One of the dictionary definitions defines profit as “an advantage or benefit derived from an activity.” We must recognize that many who own small ranches, and there are many, don’t mentally or emotionally do their accounting the same way a typical business would. For example, they put their own labor on the returns side of the ledger. Part of their fun in life or enjoyment is going to the farm after work and working with the land or the livestock. They don’t call that a “cost” but rather part of the return for their investment in the farm.
They also get a lot of dual use of equipment. The farm pickup is also the vehicle they drive to their off-ranch job while their spouse drives the family car. The four-wheelers or side-by-sides are used for family fun and also used for ranch chores. The same might be said for horses. To me, those perks can legitimately be considered as non-cash returns to the business. How does formal GAAP accounting deal with that?
I’m not ready to buy that most of these small farms and ranches are unprofitable. If we don’t count the owner’s labor and don’t take a full load of depreciation, fuel and repairs for the dual use of pickups, four-wheelers, side-by-sides, horses and other sources of enjoyment; I think many of them will operate without taking money from the family living accounts. Some may even contribute cash to the family living account. They should; and if they don’t, they need to manage better.
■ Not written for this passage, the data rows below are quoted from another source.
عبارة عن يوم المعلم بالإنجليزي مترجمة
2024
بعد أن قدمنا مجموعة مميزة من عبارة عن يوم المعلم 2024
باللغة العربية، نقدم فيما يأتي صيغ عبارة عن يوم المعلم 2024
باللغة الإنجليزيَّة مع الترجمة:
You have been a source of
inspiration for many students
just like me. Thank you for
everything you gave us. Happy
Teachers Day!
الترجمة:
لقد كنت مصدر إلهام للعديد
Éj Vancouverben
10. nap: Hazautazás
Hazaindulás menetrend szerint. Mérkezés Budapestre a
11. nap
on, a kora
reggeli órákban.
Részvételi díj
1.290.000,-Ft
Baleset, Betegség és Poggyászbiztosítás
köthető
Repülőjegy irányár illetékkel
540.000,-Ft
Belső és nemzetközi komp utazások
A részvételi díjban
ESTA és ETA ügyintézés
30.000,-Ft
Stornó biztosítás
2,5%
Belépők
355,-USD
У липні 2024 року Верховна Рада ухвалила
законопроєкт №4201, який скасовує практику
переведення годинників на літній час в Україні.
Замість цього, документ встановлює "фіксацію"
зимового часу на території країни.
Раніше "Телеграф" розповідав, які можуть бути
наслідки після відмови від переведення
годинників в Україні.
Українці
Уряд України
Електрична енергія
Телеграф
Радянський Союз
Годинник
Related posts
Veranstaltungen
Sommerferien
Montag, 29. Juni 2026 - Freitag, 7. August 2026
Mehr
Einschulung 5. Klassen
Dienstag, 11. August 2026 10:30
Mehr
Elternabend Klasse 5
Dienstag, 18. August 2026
These small farms can be the toughest competition for full-time operations. Think about it: they don’t care if the owner gets paid in cash for his labor. The enhancement to his/her quality of life is sufficient return.
Many of them are debt-free and operate simply. When full-time operators count costs the way they have to and pay themselves a salary or draw, the after-work farmers can be pretty tough competition. Some might even call that unfair competition.
However, I have no problem with it if they can run on internally generated cash and not depend on a continual infusion of cash from off-farm sources. Truth is that I have a real disgust for farm or ranch operations that are continually subsidized from off-farm sources if the land is paid for. They should, at the very least, be self-sustaining.
Ranch operations will not support large indebtedness. However, when you combine operating returns with land value appreciation on well-operated ranches, the combined returns will compare very favorably with or even exceed stock market performance if the land is paid for. I think it is wise to use excess earnings from any source to buy agricultural land. It is not wise to incur a lot of indebtedness (relative to assets) to buy land.
I have had a few consulting clients who had lost money for a number of years. Their question to me was, “Shouldn’t a ranch at least pay the property taxes and operating costs when it is free of debt?” They loved the ranch, but were tired of subsidizing it. My answer was always, “Yes!”
I don’t understand why anyone or any non-ag business would continue to subsidize any farm or ranch with money from family or business income that could be used for family or in a profitable investment. Ranches do not have to lose money.
Then there is the concept of “opportunity cost.” The idea is to charge yourself a market rate for assets and money used in the business, even if those assets are owned and paid for. Examples are land rent for the amount it could be leased out for, or to value your ranch-produced hay at market value or retained replacement heifers at market.
That begs some questions. If I sell this hay rather than keep it for my cows, how do I feed the cows and what would that cost? Or do we liquidate? If I sell my heifer calves rather than keep them for replacements, how do I replace cows and what will that cost?
The concept of considering opportunity costs is valid and should be considered. However, it should have no place in your accounting system unless your land is one business and the livestock and other enterprises are separate businesses.
It most often raises several follow-up questions for every opportunity cost question. To answer all of those questions usually requires significant fact finding and analysis. Opportunity cost questions should be asked and answered, but the implied alternatives should be considered outside of budget preparation. These questions are seldom easy to answer.
Bottom line—there can be several ways to define “profit.” However, if your ranch generates a positive cash flow year after year, the land is improving, your livestock and feed inventories are maintaining or increasing and you are taking care of debt service; it is profitable. In the meantime, I hope you pay yourself well in addition to just working for the fun of it.